Description of the task
Please copy the text of the material from its start through the line containing "Также важным моментом", including that line, and leave out the pictures.

▼

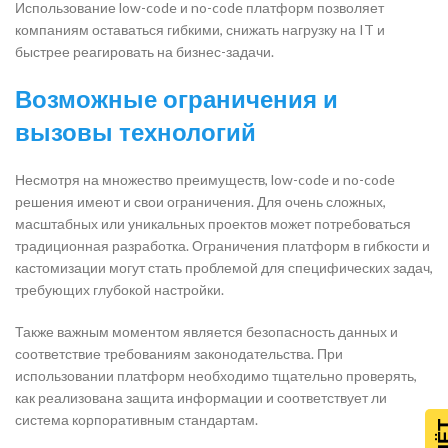
Использование low-code и no-code платформ позволяет
компаниям оставаться гибкими, снижать нагрузку на IT и
быстрее реагировать на бизнес-задачи.
Возможные ограничения и
вызовы технологий
Несмотря на множество преимуществ, low-code и no-code
решения имеют и свои ограничения. Для очень сложных,
масштабных или уникальных проектов может потребоваться
традиционная разработка. Ограничения платформ в гибкости и
кастомизации могут стать проблемой для специфических задач,
требующих глубокой настройки.
Также важным моментом является безопасность данных и
соответствие требованиям законодательства. При
использовании платформ необходимо тщательно проверять,
как реализована защита информации и соответствует ли
система корпоративным стандартам.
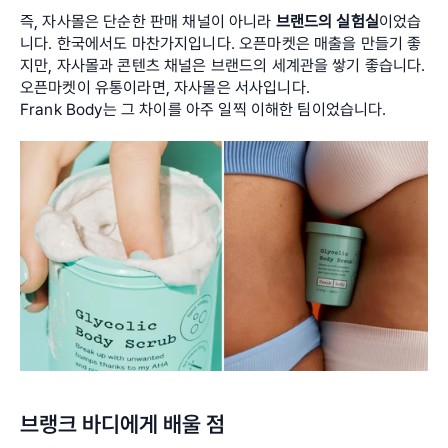
즉, 자사몰은 단순한 판매 채널이 아니라 
브랜드의 실험실
이었습
니다. 한국에서도 마찬가지입니다. 오픈마켓은 매출을 만들기 좋
지만, 자사몰과 콘텐츠 채널은 브랜드의 세계관을 쌓기 좋습니다. 
오픈마켓이 유통이라면, 자사몰은 서사입니다. 
Frank Body는 그 차이를 아주 일찍 이해한 팀이었습니다.
브랭크 바디에게 배울 점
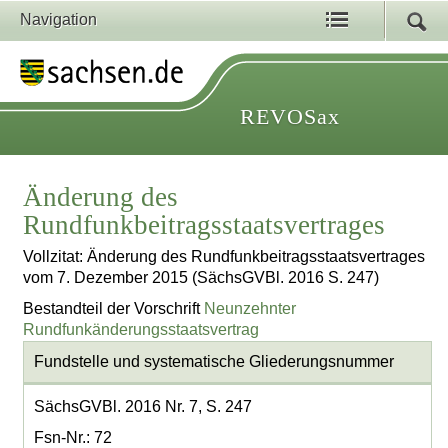
Navigation
REVOSax
Änderung des
Rundfunkbeitragsstaatsvertrages
Vollzitat: Änderung des Rundfunkbeitragsstaatsvertrages
vom 7. Dezember 2015 (SächsGVBl. 2016 S. 247)
Bestandteil der Vorschrift
Neunzehnter
Rundfunkänderungsstaatsvertrag
Fundstelle und systematische Gliederungsnummer
SächsGVBl. 2016 Nr. 7, S. 247
Fsn-Nr.: 72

▲

Response to the task
Использование low-code и no-code платформ позволяет
компаниям оставаться гибкими, снижать нагрузку на IT и
быстрее реагировать на бизнес-задачи.
Возможные ограничения и
вызовы технологий
Несмотря на множество преимуществ, low-code и no-code
решения имеют и свои ограничения. Для очень сложных,
масштабных или уникальных проектов может потребоваться
традиционная разработка. Ограничения платформ в гибкости и
кастомизации могут стать проблемой для специфических задач,
требующих глубокой настройки.
Также важным моментом является безопасность данных и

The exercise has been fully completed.